WORK REQUIRED>
Look through the records below and say how many lines include "result". Give only that number.

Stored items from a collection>
--------------------

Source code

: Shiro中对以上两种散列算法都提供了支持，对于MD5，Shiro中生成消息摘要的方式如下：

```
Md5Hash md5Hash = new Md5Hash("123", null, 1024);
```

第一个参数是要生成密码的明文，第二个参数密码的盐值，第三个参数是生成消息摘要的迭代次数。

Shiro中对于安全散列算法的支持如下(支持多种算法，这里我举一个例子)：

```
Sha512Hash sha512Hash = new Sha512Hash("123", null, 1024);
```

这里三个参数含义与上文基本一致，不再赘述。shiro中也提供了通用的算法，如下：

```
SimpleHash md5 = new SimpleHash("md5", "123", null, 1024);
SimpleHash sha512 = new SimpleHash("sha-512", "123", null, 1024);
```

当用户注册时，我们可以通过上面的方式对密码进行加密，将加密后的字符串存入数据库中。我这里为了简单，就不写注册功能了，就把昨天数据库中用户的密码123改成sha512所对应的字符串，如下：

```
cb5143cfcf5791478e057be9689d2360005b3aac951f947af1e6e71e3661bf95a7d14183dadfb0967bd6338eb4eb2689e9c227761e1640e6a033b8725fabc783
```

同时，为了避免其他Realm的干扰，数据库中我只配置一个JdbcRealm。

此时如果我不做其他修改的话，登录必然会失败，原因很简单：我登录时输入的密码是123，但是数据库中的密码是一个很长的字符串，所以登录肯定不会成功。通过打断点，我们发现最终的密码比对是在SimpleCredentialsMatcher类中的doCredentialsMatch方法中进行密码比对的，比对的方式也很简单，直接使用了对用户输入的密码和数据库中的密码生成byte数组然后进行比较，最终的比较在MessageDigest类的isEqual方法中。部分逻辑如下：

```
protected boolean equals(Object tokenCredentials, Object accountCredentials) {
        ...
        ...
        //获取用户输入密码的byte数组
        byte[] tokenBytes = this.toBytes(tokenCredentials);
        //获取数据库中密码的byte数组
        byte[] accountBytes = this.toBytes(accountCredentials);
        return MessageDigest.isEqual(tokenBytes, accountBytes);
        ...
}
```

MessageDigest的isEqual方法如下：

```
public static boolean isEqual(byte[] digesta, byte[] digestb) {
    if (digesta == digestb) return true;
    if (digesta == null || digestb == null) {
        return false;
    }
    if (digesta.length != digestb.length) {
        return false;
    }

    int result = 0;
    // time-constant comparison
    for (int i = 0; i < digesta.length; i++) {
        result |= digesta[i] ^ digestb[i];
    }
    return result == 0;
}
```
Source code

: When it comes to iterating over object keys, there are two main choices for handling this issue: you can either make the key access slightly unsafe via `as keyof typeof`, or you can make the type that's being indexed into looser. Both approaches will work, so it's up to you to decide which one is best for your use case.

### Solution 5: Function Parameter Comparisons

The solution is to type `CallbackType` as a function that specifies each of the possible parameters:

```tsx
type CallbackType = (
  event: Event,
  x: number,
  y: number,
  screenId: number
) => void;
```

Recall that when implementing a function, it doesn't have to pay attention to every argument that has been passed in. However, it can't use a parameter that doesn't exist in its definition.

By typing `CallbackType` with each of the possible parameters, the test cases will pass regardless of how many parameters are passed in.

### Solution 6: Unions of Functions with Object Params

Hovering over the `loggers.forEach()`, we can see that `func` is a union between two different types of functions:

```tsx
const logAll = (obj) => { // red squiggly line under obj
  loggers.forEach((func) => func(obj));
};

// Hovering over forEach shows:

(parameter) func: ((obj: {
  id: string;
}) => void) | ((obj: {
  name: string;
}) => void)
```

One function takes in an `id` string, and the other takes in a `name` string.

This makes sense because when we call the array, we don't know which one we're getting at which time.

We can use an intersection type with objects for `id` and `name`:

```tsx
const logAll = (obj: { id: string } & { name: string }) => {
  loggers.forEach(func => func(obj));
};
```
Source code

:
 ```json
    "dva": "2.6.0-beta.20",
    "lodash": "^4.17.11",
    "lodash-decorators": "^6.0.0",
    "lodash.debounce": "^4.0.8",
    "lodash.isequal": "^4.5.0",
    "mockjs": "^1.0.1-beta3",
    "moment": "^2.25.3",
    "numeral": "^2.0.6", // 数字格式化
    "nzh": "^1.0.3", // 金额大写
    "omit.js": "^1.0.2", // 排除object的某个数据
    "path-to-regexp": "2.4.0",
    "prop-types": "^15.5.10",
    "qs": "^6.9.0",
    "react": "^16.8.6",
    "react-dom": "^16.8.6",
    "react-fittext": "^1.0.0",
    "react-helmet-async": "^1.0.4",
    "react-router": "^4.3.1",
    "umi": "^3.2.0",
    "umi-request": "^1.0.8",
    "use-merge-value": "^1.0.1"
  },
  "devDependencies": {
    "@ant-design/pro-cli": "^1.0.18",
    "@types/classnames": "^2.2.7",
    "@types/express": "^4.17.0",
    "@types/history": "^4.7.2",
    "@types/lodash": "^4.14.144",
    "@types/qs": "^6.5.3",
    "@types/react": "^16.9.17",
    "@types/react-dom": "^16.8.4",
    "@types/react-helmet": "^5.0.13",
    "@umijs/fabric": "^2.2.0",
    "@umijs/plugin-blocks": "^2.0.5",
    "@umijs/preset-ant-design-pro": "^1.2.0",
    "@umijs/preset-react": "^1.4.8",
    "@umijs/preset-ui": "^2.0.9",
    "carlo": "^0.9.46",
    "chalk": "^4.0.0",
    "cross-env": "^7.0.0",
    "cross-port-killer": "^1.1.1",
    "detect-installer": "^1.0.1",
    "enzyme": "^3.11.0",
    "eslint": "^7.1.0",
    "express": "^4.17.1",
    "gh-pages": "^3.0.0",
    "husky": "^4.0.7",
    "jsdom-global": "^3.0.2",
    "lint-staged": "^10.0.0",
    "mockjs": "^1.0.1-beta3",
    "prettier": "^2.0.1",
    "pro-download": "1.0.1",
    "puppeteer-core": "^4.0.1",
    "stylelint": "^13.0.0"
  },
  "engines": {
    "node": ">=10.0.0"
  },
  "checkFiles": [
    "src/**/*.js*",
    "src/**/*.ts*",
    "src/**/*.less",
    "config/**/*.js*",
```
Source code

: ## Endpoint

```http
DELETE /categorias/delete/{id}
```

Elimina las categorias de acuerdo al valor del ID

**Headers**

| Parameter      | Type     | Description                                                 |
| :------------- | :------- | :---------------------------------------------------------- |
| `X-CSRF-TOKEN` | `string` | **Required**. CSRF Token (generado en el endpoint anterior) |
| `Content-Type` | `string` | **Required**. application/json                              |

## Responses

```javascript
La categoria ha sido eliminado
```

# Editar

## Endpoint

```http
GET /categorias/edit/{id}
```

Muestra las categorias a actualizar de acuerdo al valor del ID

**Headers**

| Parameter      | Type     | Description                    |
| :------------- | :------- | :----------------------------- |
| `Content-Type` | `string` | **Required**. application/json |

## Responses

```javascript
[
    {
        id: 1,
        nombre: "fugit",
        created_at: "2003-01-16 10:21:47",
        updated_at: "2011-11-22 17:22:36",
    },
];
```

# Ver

--------------------

TASK SOLUTION>
3